▶ WHAT YOU NEED TO DO
Set down, word for word, only the lines from the start of the records through the line bearing "ring mcp: (692, 309)"; include no pictures.

▶ THE INPUT
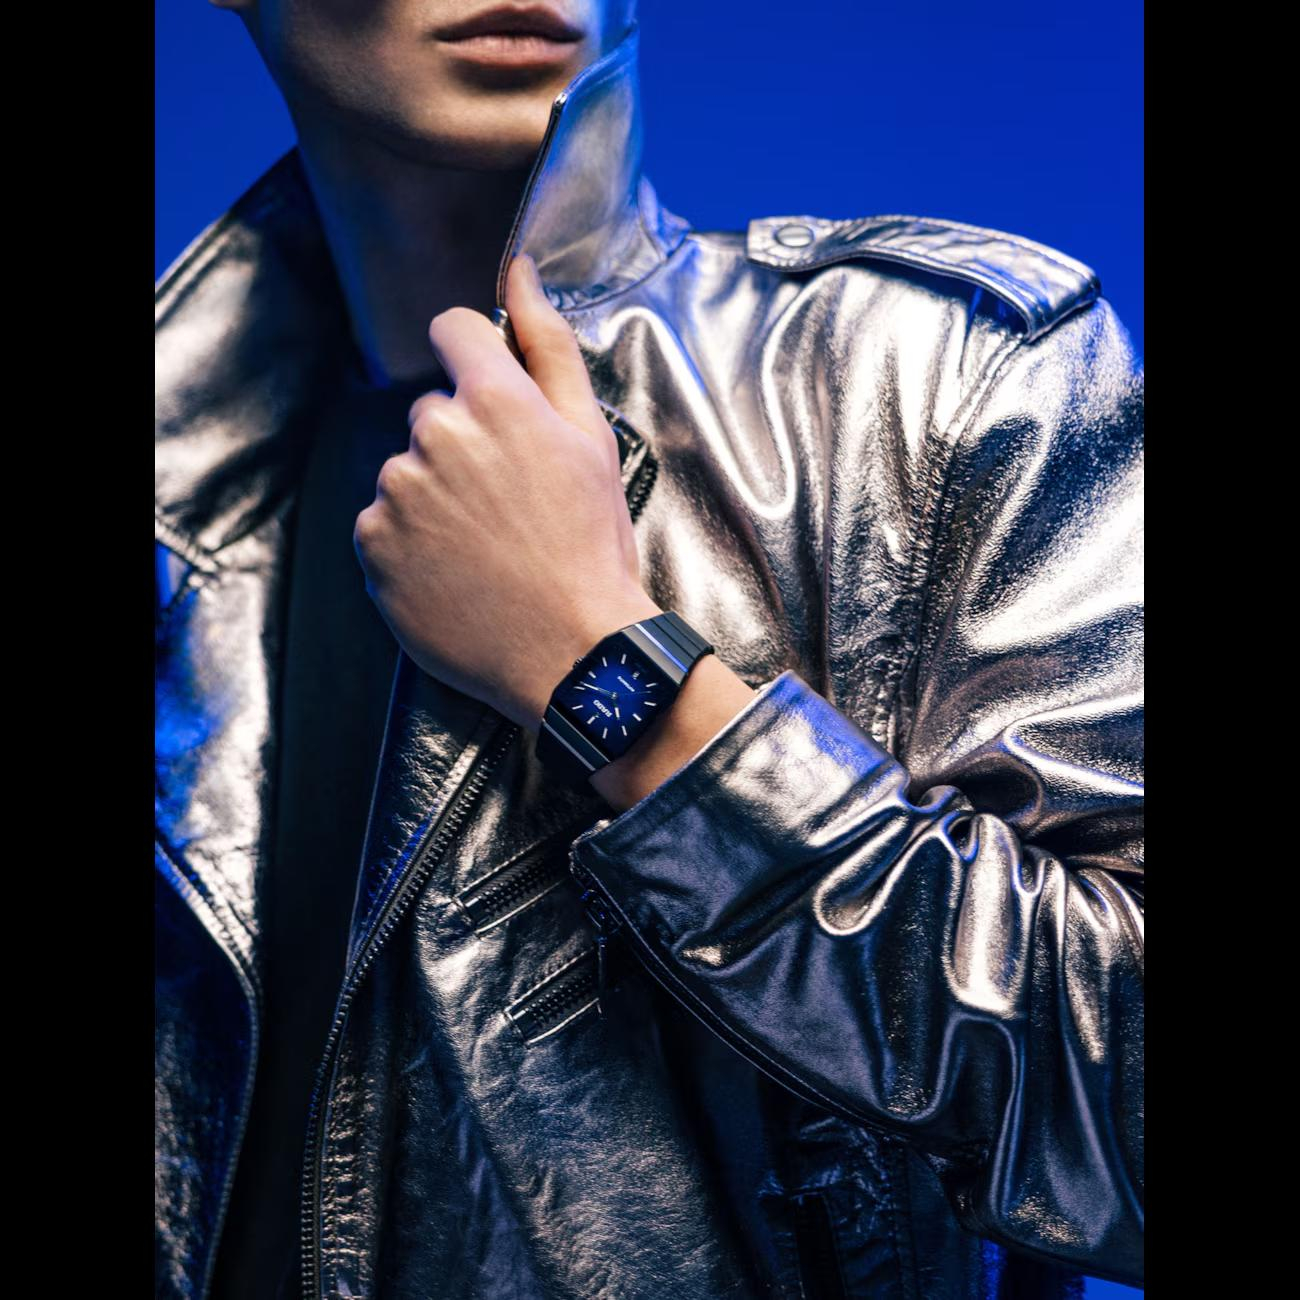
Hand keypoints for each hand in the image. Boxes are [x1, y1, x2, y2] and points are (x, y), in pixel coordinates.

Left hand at [354, 254, 661, 731]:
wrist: (571, 651)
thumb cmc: (591, 546)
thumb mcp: (591, 439)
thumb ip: (548, 346)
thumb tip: (519, 271)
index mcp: (495, 400)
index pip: (453, 330)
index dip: (475, 361)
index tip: (495, 403)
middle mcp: (435, 436)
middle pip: (433, 411)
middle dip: (464, 443)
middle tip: (510, 501)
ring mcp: (396, 494)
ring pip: (407, 469)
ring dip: (435, 495)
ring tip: (485, 544)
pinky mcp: (371, 546)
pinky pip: (382, 523)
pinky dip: (410, 541)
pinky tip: (455, 569)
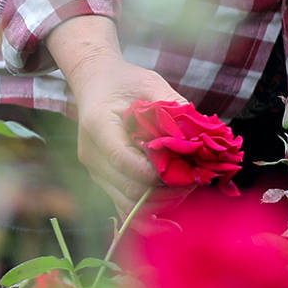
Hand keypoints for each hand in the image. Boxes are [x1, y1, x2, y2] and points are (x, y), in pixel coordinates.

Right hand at [47, 16, 182, 216]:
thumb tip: (197, 134)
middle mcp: (91, 152)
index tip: (185, 169)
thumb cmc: (124, 81)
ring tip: (186, 187)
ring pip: (127, 202)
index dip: (155, 171)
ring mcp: (94, 169)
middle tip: (194, 180)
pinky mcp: (101, 178)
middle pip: (127, 188)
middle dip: (164, 190)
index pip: (123, 159)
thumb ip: (172, 106)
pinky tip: (171, 197)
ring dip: (159, 201)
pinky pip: (123, 203)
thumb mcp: (150, 83)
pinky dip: (148, 206)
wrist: (95, 83)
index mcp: (98, 124)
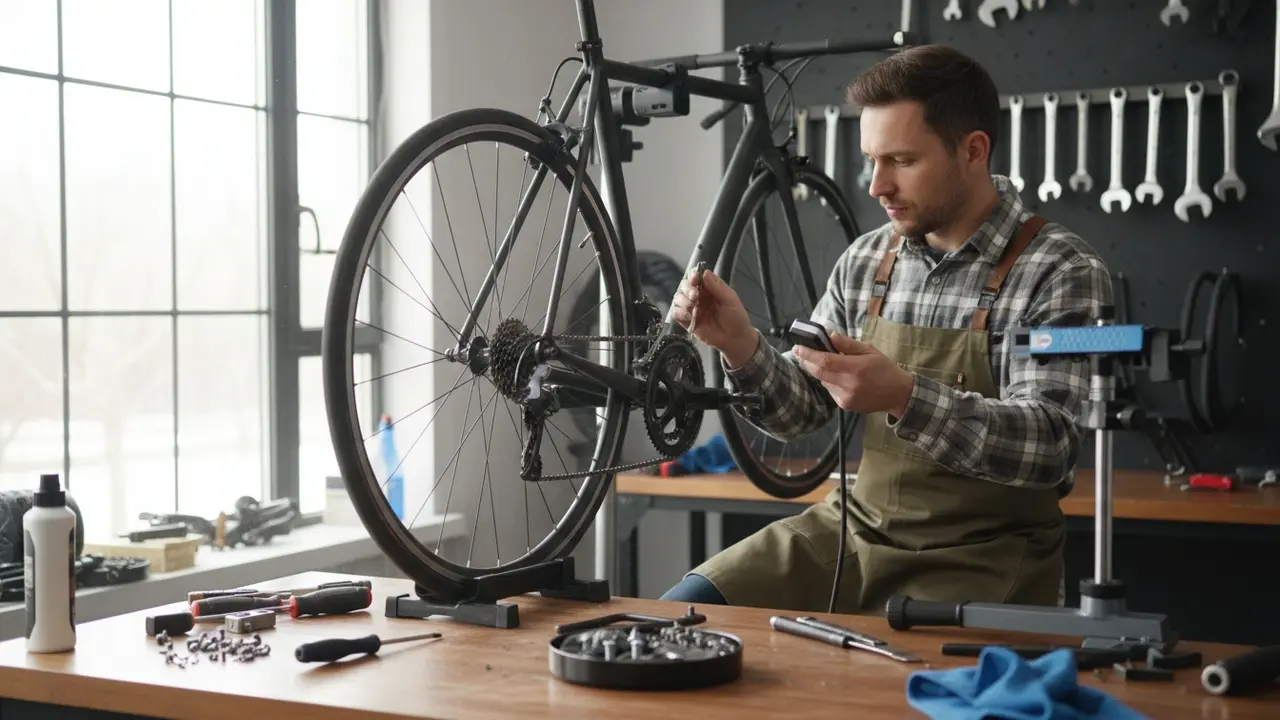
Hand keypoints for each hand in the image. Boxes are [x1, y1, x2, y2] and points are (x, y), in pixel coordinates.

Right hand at [671, 268, 755, 366]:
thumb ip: (718, 286)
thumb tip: (705, 272)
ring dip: (683, 301)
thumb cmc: (736, 318)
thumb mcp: (730, 300)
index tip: (694, 279)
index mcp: (709, 289)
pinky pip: (676, 314)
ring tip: (693, 307)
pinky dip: (680, 313)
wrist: (735, 340)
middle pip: (684, 287)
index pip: (696, 277)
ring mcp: (692, 309)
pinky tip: (688, 316)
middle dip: (687, 289)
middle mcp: (698, 297)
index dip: (693, 276)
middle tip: (695, 296)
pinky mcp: (687, 322)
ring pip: (678, 299)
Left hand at [792, 332, 915, 416]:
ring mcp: (846, 398)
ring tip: (825, 363)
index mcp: (856, 368)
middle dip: (807, 362)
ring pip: (824, 382)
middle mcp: (849, 385)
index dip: (808, 355)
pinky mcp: (845, 406)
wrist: (898, 394)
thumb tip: (830, 336)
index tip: (797, 348)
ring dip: (820, 372)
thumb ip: (848, 344)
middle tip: (800, 353)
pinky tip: (839, 378)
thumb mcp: (869, 350)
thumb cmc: (884, 368)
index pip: (825, 361)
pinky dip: (829, 382)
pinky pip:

▶ RESPONSE AREA
Hand keypoints for each hand in the image. Boxes are [x1, y1, x2, y2] and points are (x, y), in pixel coordinates.

Left hand at [354, 254, 661, 731]:
wrist: (571, 651)
thumb cmc: (591, 546)
thumb mcp: (591, 439)
thumb ip: (548, 346)
thumb tip: (519, 271)
index mcp: (495, 400)
index pip: (453, 330)
index dip: (475, 361)
index tip: (495, 403)
middle mcp: (435, 436)
middle pip: (433, 411)
middle dip: (464, 443)
middle tip: (510, 501)
ring mcp: (396, 494)
ring pip: (407, 469)
ring dip: (435, 495)
ring tip: (485, 544)
pinky mcp: (371, 546)
pinky pip: (382, 523)
pinky dip: (410, 541)
pinky tip: (455, 569)
Hand keypoints for each hand in the image. Boxes are [x1, y1, x2, y2] and points are (x, y), in pixel coordinates.

Right hand at [47, 16, 182, 216]:
thumb tip: (197, 134)
middle mcp: (91, 152)
index tip: (185, 169)
thumb cmc: (124, 81)
ring tip: (186, 187)
ring pip: (127, 202)
index dip: (155, 171)
ring mcp: (94, 169)
middle tip: (194, 180)
pinky mcp: (101, 178)
middle pip: (127, 188)
middle dip: (164, 190)
index pip: (123, 159)
thumb ip: (172, 106)
pinky tip: (171, 197)
ring dip: (159, 201)
pinky pip: (123, 203)
thumb mcp: (150, 83)
pinky dip: (148, 206)
wrist: (95, 83)
index mcp: (98, 124)
Hand keypoints for each hand in the image. Boxes are [x1, y1, x2, y2] and points are (x, y), in pixel coordinates.

Right hand at [671, 268, 755, 366]:
thumb ip: (718, 286)
thumb tip: (705, 272)
ring dip: (683, 301)
thumb cmc: (736, 318)
thumb mcp: (730, 300)
index tip: (694, 279)
index mcp: (709, 289)
pinky pip: (676, 314)
ring tip: (693, 307)
pinky dip: (680, 313)
wrist: (735, 340)
middle pip: (684, 287)
index pip: (696, 277)
ring mcp: (692, 309)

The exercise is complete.